I wish we had more resources devoted to career counseling for MAE students. I think the extra resources that would be needed are quite reasonable in magnitude. There have been discussions in our department about doing exactly that. Also, we have had discussions about adding one elective specifically for MAE students directed at research.
Demand for Master’s Programs: I was amazed at the quality of the applicants to our MAE program. And it isn’t just the grades and test scores. The essays are heartfelt and impressive as well. Of the students we admitted, about 1 in 3 came to our program the first year I did admissions, and almost 1 in 2 came to our program the last year I did admissions. The overwhelming bulk of our applicants (75% or so) were from China. Yet we had no problem in filling out our MAE classes with good students even back in the days when China did not yet believe in students getting an education in Neoclassical economics. So the demand of students for an education in our MAE program far exceeds the number of slots we have. If we were a regular business, we would expand much more than we have. But elite universities remain elite by restricting the supply of spaces in their programs. And the elite reputation of a university spills over from one department to the next. So we are not allowed to expand our program beyond a target of about 50 students in each entering class. I suspect some other economics departments face similar constraints. To the extent existing master’s programs do not expand to meet the demand, it makes sense for additional departments to set up master’s programs.
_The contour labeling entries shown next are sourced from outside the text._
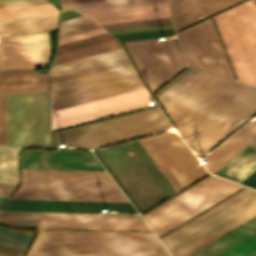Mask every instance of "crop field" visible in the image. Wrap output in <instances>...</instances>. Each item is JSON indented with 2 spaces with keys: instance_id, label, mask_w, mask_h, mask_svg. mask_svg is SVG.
<instances>
[{
  "instance_id": "obj_46",
  "label": "crop field",
  "mask_w": 256,
  "mask_h": 256,
  "mask_svg": "<svg viewBox=\"0 0 256 256\" xmlns=\"http://www.w3.org/2000/svg\"><path fill=\"white\" fill-rule=\"evenodd\" d=\"M252 1L256 3V0H252ZM255 3H254V4H255Z\"/></svg>"
},
{
  "instance_id": "obj_26",
  "label": "crop field",
  "mask_w": 256,
  "mask_h": 256,
  "mask_svg": "<svg viewBox=\"0 0 256 256\" xmlns=\"http://www.w3.org/2000/svg\"><path fill=\"white\" fill-rule=\"evenodd\" d=\"M0 183L17 185V148H0Z\"/></svg>"
},
{
  "instance_id": "obj_21",
  "label": "crop field",
  "mask_w": 256,
  "mask_h": 256,
  "mask_svg": "<svg viewBox=\"0 0 256 256\" xmlns=\"http://www.w3.org/2000/svg\"><path fill=\"white\" fill-rule=\"evenodd\" d=\"M41 228L150 231L144 223L41 220Z\"/></svg>"
},
{
  "instance_id": "obj_17",
  "label": "crop field",
  "mask_w": 256,
  "mask_h": 256,
  "mask_svg": "<svg viewBox=\"0 0 256 256\" xmlns=\"http://www.w3.org/2000/svg\"><path fill=\"white\" fill-rule=\"evenodd\" d=\"M99 24L170 17L167 4L82 13Z\"/></svg>"
},
{
  "instance_id": "obj_45",
  "label": "crop field",
  "mask_w": 256,
  "mask_h": 256,
  "mask_svg": "<svg viewBox=\"0 0 256 256\" xmlns=\"http://www.w3.org/2000/svg\"><path fill=\"white\" fill-rule=\"evenodd\" d=\"M177 1H179V0H169V3L171 5V4H173V3L177 2Z\"/></svg>"
},
{
  "instance_id": "obj_3",
  "label": "crop field",
  "mask_w": 256,
  "mask_h": 256,
  "mask_svg": "<svg viewBox=\"0 0 256 256\" xmlns=\"http://www.w3.org/2000/svg\"><path fill=\"white\" fill-rule=\"evenodd\" d=\"M256 216V191L244 189L160 239L172 256H189Z\"/></svg>"
},
{
  "instance_id": "obj_32",
  "label": "crop field",
  "mask_w": 256,
  "mask_h": 256,
  "mask_svg": "<svg viewBox=\"0 0 256 256\" xmlns=\"http://www.w3.org/2000/svg\"><path fill=\"white\" fill-rule=\"evenodd\" d=\"M256 251V234L219 256H248Z\"/></svg>"
},
{
  "instance_id": "obj_23",
  "label": "crop field",
  "mask_w": 256,
  "mask_h": 256,
  "mask_svg": "<svg viewBox=\"0 0 256 256\" xmlns=\"http://www.w3.org/2000/svg\"><path fill=\"white\" fill-rule=\"evenodd\" d=\"M208 75L210 73L193 68L158 97L167 109Z\"/></svg>"
},
{
  "instance_id": "obj_15",
  "label": "crop field",
  "mask_w": 256,
  "mask_h": 256,
  "mask_svg": "<svg viewBox=\"0 0 256 256\" xmlns=\"http://www.w3.org/2000/svg\"><path fill=\"white\" fill-rule=\"evenodd\" d=\"M21 168L104 170L91 152L21 150Z\"/></svg>"
},
{
  "instance_id": "obj_4",
  "label": "crop field",
  "mask_w": 256,
  "mask_h": 256,
  "mask_svg": "<svg viewBox=\"0 0 256 256\" xmlns=\"http://www.w3.org/2000/svg\"><path fill=\"white\" fill-rule=\"evenodd\" d=\"M170 128L159 109L153 108L57 133V146L93 148Z\"/></svg>"
},
{
  "instance_id": "obj_6",
  "label": "crop field",
  "mask_w": 256,
  "mask_h": 256,
  "mask_svg": "<svg viewBox=\"0 0 256 256\" xmlns=\"http://www.w3.org/2000/svg\"><path fill=\"white\" fill-rule=\"evenodd\" d=\"M214 18L238 79L256 86V6L247 1Z\"/></svg>"
},
{
  "instance_id": "obj_29",
  "label": "crop field",
  "mask_w": 256,
  "mask_h": 256,
  "mask_svg": "<svg viewBox=\"0 0 256 256\" xmlns=\"http://www.w3.org/2000/svg\"><path fill=\"white\" fill-rule=\"evenodd\" d=\"M129 63L130 62H129L128 58H125V59L89 67V68H85V69H81V70H77V71H73V72H69V73H65V74H61V75H57V76H53V77H51V80L53 83V82H57V81H61V80H65V79H69V78H73V77H77V76H81V75H85V74H89V73H93V72H97V71H101V70H105V69H109V68H113V67H117V66H121V65H125V64H129Z\"/></svg>"
},
{
  "instance_id": "obj_48",
  "label": "crop field",
  "mask_w": 256,
  "mask_h": 256,
  "mask_svg": "<svg viewBox=\"0 0 256 256\" xmlns=\"http://www.w3.org/2000/svg\"><path fill=\"white\" fill-rule=\"evenodd\" d=\"M254 256H256V254Z\"/></svg>"
},
{
  "instance_id": "obj_14",
  "label": "crop field",
  "mask_w": 256,
  "mask_h": 256,
  "mask_svg": "<svg viewBox=\"0 0 256 256\" xmlns=\"http://www.w3.org/2000/svg\"><path fill=\"white\" fill-rule=\"evenodd\" d=\"M143 88L135 71L53 92L52 111Z\"/></svg>"
},
{
  "instance_id": "obj_40",
  "label": "crop field",
  "mask_w": 256,
  "mask_h": 256,
  "mask_svg": "<svg viewBox=\"0 0 256 256\" xmlns=\"http://www.w3.org/2000/svg\"><path fill=\"white\" fill-rule=\"evenodd\" d=\"M15 187L11 185H0V195L10 196Z\"/></svg>"
},
{
  "instance_id": "obj_24",
  "label": "crop field",
  "mask_w": 256,
  "mask_h": 256,
  "mask_svg": "<svg viewBox=\"0 0 256 256\" xmlns=\"http://www.w3.org/2000/svg\"><path fill=\"white\" fill-rule=\"evenodd\" d=\"M256 233V218L226 235L193 256H218L234 245Z\"/></svg>"
},
{
  "instance_id": "obj_1",
  "label": "crop field",
  "mask_w": 256,
  "mask_h": 256,
  "mask_svg": "<svg viewBox=\"0 0 256 256\" xmlns=\"http://www.w3.org/2000/svg\"><path fill=\"white\" fill-rule=\"evenodd\" d=\"M26 256H169L152 233L40 230Z\"/></svg>"
},
{
  "instance_id": "obj_33",
  "label": "crop field",
  "mask_w": 256,
  "mask_h": 256,
  "mask_svg": "<svg viewBox=\"0 0 256 256\" xmlns=\"http://www.w3.org/2000/svg\"><path fill=\"white\" fill-rule=\"evenodd\" d=\"M125 57H126V55H125V53H123V54H119V55H115V56H111V57L91 61V62H88V63H84V64H80V65H76V66H72V67L52 71L51 76L61 74V73H65V72H69V71H73V70H77V69H81V68H85V67H89V66H93V65H97V64H101V63H105V62H109V61H113V60H117V59H121V58H125Z\"/></svg>"
},
{
  "instance_id": "obj_28",
  "label": "crop field",
  "mask_w": 256,
  "mask_h": 256,
  "mask_svg": "<svg viewBox=\"0 0 256 256\" xmlns=\"http://www.w3.org/2000/svg\"><path fill=\"white\" fill-rule=\"evenodd\" d=\"M129 71H133L131 64L113 68V69H109V70H105V71H101V72H97V73H93V74H89V75H85V76H81V77H77V78H73V79H69V80H65V81H61V82H57V83H53L52 88L54 91V90L90 82L93 80L129 72Z\"/></svg>"
},
{
  "instance_id": "obj_7",
  "label": "crop field",
  "mask_w": 256,
  "mask_h": 256,
  "mask_svg": "<svg viewBox=\"0 0 256 256\" xmlns=\"http://www.w3.org/2000/svg\"><path fill=\"white\" fill-rule=\"evenodd\" d=\"M241 187L210 176L143 217L159 237Z\"/></svg>"
},
{
  "instance_id": "obj_43",
  "label": "crop field",
  "mask_w": 256,
  "mask_h": 256,
  "mask_svg": "<svg viewBox=\"0 0 256 256\" xmlns=\"http://www.w3.org/2000/svg\"><path fill=\"white\" fill-rule=\"evenodd\" d=\"M84 1H94V0H60V3L65 4V3H75V2H84Z\"/></svg>"
},
{
  "instance_id": "obj_36",
  "label": "crop field",
  "mask_w": 256,
  "mask_h": 256,
  "mask_svg": "<svg viewBox=\"0 0 256 256\" xmlns=\"http://www.w3.org/2000/svg\"><path fill=\"white\" fill-rule=\"evenodd\" d=\"M163 3H167V1H166V0H162V1H153V2H143V3H134V4H125V5H115V6L97 7V8H87V9H78L77 11H79V12H84V11L114 9V8H123V7H133V6L163 4Z\"/></svg>"
},
{
  "instance_id": "obj_38",
  "label": "crop field",
  "mask_w": 256,
  "mask_h": 256,
  "mask_svg": "<svg viewBox=\"0 0 256 256\" xmlns=\"http://www.w3.org/2000/svg\"><path fill=\"white\" fill-rule=\"evenodd\" d=\"M88 22H92V21L89 20L88 18L84 17V16L74 18V19H70V20H66V21H62L61 26H60V30L65 29V28H69V27H73V26H77V25H80V24L88 23Z\"/></svg>"
},
{
  "instance_id": "obj_39",
  "label": "crop field",
  "mask_w": 256,
  "mask_h": 256,
  "mask_svg": "<svg viewBox=\"0 0 256 256\" xmlns=\"http://www.w3.org/2000/svg\"><path fill=\"white\" fill-rule=\"evenodd\" d=\"M240 183L256 188V171H254Z\"/></svg>"
},
{
  "instance_id": "obj_35",
  "label": "crop field",
  "mask_w": 256,
  "mask_h": 256,
  "mask_svg": "<svg viewBox=\"0 0 256 256\" xmlns=\"http://www.w3.org/2000/svg\"><path fill=\"white\" fill-rule=\"evenodd\" d=\"M123 52H124L123 49H121V50H117V51H113V52H109V53H105V54H101V55H97V56H93V57H89V58H85V59H81V60H77V61H73V62H69V63L57 65V66H53L51 71L56 70V69H60V68H64V67H68V66H72V65H76V64H80V63H84V62H87V61H91V60H95V59H99V58H103V57L123 53Z\"/></svg>"
},
{
  "instance_id": "obj_27",
  "label": "crop field",
  "mask_w": 256,
  "mask_h": 256,
  "mask_svg": "<svg viewBox=\"0 0 256 256\" xmlns=\"http://www.w3.org/2000/svg\"><path fill=\"white\" fill-rule=\"evenodd\" d=\"M58 10L51 4L0 8V18L57 15Z\"/></svg>"
},
{
  "instance_id": "obj_25",
  "label": "crop field",
  "mask_w": 256,
  "mask_h": 256,
  "mask_svg": "<svg viewBox=\"0 0 256 256\" xmlns=\"http://www.w3.org/2000/svg\"><path fill=\"white\" fill-rule=\"evenodd\" d=\"M121 48L122 47L120 43L117 42L116 40H113V41L57 54L55 56L53 65L89 57V56H93V55H97V54H101V53H105V52H109V51H113Z\"/></svg>"
},
{
  "instance_id": "obj_42",
  "label": "crop field",
  "mask_w": 256,
  "mask_h": 256,
  "mask_svg": "<svg viewBox=\"0 0 256 256\" xmlns=\"http://www.w3.org/2000/svg\"><path fill=\"white\" fill-rule=\"evenodd\" d=\"M48 3L47 1H41V2H30V3H20V4H9V5H0V7L4 6H18V5H31V4H44Z\"/></svg>"
},
{
  "instance_id": "obj_19",
  "label": "crop field",
  "mask_w": 256,
  "mask_h": 256,
  "mask_svg": "<svg viewBox=\"0 0 256 256\" xmlns=\"http://www.w3.org/2000/svg\"><path fill=\"white\" fill-rule=\"evenodd\" d=\"M0 218L142 222L139 215L19 212V211H2Z\"/></svg>"
},
{
  "instance_id": "obj_18",
  "label": "crop field",
  "mask_w": 256,
  "mask_h": 256,
  "mask_svg": "<svg viewBox=\"0 0 256 256\" xmlns=\"http://www.w3.org/2000/svg\"><path fill=\"white\" fill-rule=\"evenodd\" d=\"M50 84L49 73L34 70L0 72V87ZM50 91V85L0 88V94Z\"/></svg>"
},
{
  "instance_id": "obj_22",
  "label": "crop field",
  "mask_w": 256,
  "mask_h": 256,
  "mask_svg": "<svg viewBox=\"0 0 256 256\" xmlns=\"http://www.w3.org/2000/svg\"><path fill=\"white\" fill-rule=\"evenodd\" d=\"M57 16L0 19V34L53 30Z\"/></svg>"
},
{
  "instance_id": "obj_5",
  "label": "crop field",
  "mask_w": 256,
  "mask_h": 256,
  "mask_svg": "<svg viewBox=\"0 0 256 256\" xmlns=\"http://www.w3.org/2000/svg\"><path fill=\"white\" fill-rule=\"evenodd\" d=\"M6 146L50 147V93L6 96Z\"/></svg>"
},
{
  "instance_id": "obj_34",
  "label": "crop field",
  "mask_w": 256,
  "mask_h": 256,
  "mask_svg": "<svg viewBox=\"0 0 256 256\" xmlns=\"http://www.w3.org/2000/svg\"><path fill=\"white\" fill-rule=\"evenodd\" d=\"M106 33H107L106 31H104L102 28H100V29H96V30H92V31H88V32H84V33L64 37V38H60L59 42H58V45L68 43V42H72V41L85 39V38H89V37H94V36H98V35H102V34H106Z\"/></svg>"
},
{
  "instance_id": "obj_9",
  "label": "crop field",
  "mask_w": 256,
  "mask_h": 256,
  "mask_svg": "<svg viewBox=\"0 0 256 256\" xmlns=\"http://www.w3.org/2000/svg\"><path fill=\"white\" fill-rule=\"evenodd\" d=\"M256 113V88L248 86L187 136L197 153H206Z\"/></svg>"
},
{
  "instance_id": "obj_47",
  "label": "crop field",
  "mask_w": 256,
  "mask_h": 256,
  "mask_svg": "<svg viewBox=\"0 0 256 256\" xmlns=\"http://www.w3.org/2000/svg\"><path fill=\"white\" fill-rule=\"evenodd\" d=\"M0 256H5V255L0 254Z\"/></svg>"
},
{
  "instance_id": "obj_20",
  "label": "crop field",
  "mask_w": 256,
  "mask_h": 256,
  "mask_svg": "<svg viewBox=\"0 0 256 256\" xmlns=\"http://www.w3.org/2000/svg\"><path fill=\"white\" fill-rule=\"evenodd\" d=\"M256 169V139L214 174L239 183Z\"/></svg>"
},
{
  "instance_id": "obj_37",
  "label": "crop field",
  "mask_w": 256,
  "mask_h": 256,
  "mask_svg": "<svg viewBox=\"0 0 256 256\" xmlns=\"http://www.w3.org/2000/svg\"><path fill=\"white\" fill-rule=\"evenodd\" d=\"M0 146H5V96H0Z\"/></svg>"
},
{
  "instance_id": "obj_12",
  "label": "crop field",
  "mask_w": 256,
  "mask_h": 256,
  "mask_svg": "<svg viewBox=\"0 0 256 256\" xmlns=\"http://www.w3.org/2000/svg\"><path fill=\"white\" fill-rule=\"evenodd\" d=\"M143 89L52 112V130L151 106Z\"/></svg>"
},
{
  "instance_id": "obj_2",
  "label": "crop field",
  "mask_w": 256,
  "mask_h": 256,
  "mask_svg": "<svg viewBox=\"0 0 256 256\" xmlns=\"http://www.w3.org/2000/svg\"><path fill=\"white\" fill-rule=\"evenodd\" d=\"M12 199L129 202L106 172L21 169Z\"/></svg>"
},
{
  "instance_id": "obj_11",
  "label": "crop field",
  "mask_w": 256,
  "mask_h": 256,
  "mask_svg": "<svg viewBox=\"0 0 256 256\" xmlns=\"http://www.w3.org/2000/svg\"><path fill=\"white\" fill-rule=\"evenodd\" d=\"M177 36L189 65L234 78L211 18Z\"/></svg>"
},
{
  "instance_id": "obj_41",
  "label": "crop field",
  "mask_w": 256,
  "mask_h": 256,
  "mask_svg": "<svg viewBox=\"0 0 256 256\" xmlns=\"http://www.w3.org/2000/svg\"><path fill=\"white\" fill-rule=\"evenodd\" d=\"M30 1H41V0H1L0 4L30 2Z\"/></svg>"
},
{
  "instance_id": "obj_31",
  "label": "crop field",
  "mask_w": 256,
  "mask_h": 256,
  "mask_svg": "<svg viewBox=\"0 0 256 256\" xmlns=\"http://www.w3.org/2000/svg\"><path fill=\"white\" fill-rule=\"evenodd\" d=\"M168 24H172L170 18L105 24L101 26L104 27L107 31H112V30L131 29V28H140V27H149V26L168 25Z\"/></svg>"
},
{
  "instance_id": "obj_10",
  "label": "crop field",
  "mask_w": 256,
  "mask_h": 256,
  "mask_svg": "<svg viewBox=\"0 0 256 256\" xmlns=\"http://www.w3.org/2000/svg\"><path fill=\"white\" fill-rule=\"evenodd\" d=\"M152 93L186 66L174 40L124 43Z\"/></svg>"
},
{
  "instance_id": "obj_44",
  "label": "crop field",
  "mask_w": 256,
  "mask_h": 256,
  "mask_svg": "<svg viewBox=\"0 0 256 256\" xmlns=\"http://www.w3.org/2000/svg\"><path fill=\"white\" fill-rule=\"evenodd\" d=\"M8 199V197L0 196V208L5 203V201Z\"/></svg>"
},
{
  "instance_id": "obj_16",
  "label": "crop field",
  "mask_w": 256,
  "mask_h": 256,
  "mask_svg": "<svg viewBox=\"0 0 256 256\" xmlns=\"http://www.w3.org/2000/svg\"><path fill=\"white\" fill-rule=\"evenodd\" d=\"M243 0H183L170 7L176 30H180Z\"/></svg>"
},
{
  "instance_id": "obj_8",
  "label": "crop field",
  "mask_w": 256,
  "mask_h": 256,
  "mask_svg": "<svg viewBox=\"0 0 256 256\" xmlns=\"http://www.w3.org/2000/svg\"><path fill=\"white\" fill-rule=\"evenodd\" d=\"M245 87L211 74L165 112L184 137Z\"/></svg>"
},
{
  "instance_id": "obj_30",
  "label": "crop field",
  "mask_w": 256,
  "mask_h": 256,
  "mask_svg": "<svg viewBox=\"0 0 256 256\" xmlns=\"http://www.w3.org/2000/svg\"><path fill=\"white\" fill-rule=\"evenodd\" d=\"M33 236L27 235L21 232H17L11 229H7L0 226V241L18 246L21 248H27L30 240Z\"/></svg>"
},
{
  "instance_id": "obj_13",
  "label": "crop field",
  "mask_w": 256,
  "mask_h": 256,
  "mask_svg": "<svg viewBox=\"0 0 256 256\" xmlns=\"http://www.w3.org/2000/svg\"><path fill=\"white\" fill-rule=\"evenodd\" d=\"M47 33L0 36V70L47 67Z\"/></svg>"
}]
</instances>
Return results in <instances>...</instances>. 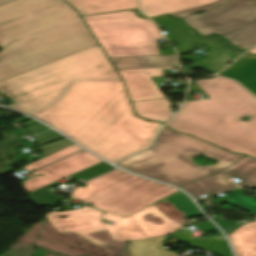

Conclusion: My main piece of advice to economics departments thinking of setting up a terminal master’s program in economics is to consider the University of Michigan’s low-overhead model of running its MAE program. This is not just a matter of money. Staffing requires also finding faculty who meet our high standards. So programs that rely on larger increments of faculty time are likely to run into staffing headaches that go beyond just needing to pay the salaries.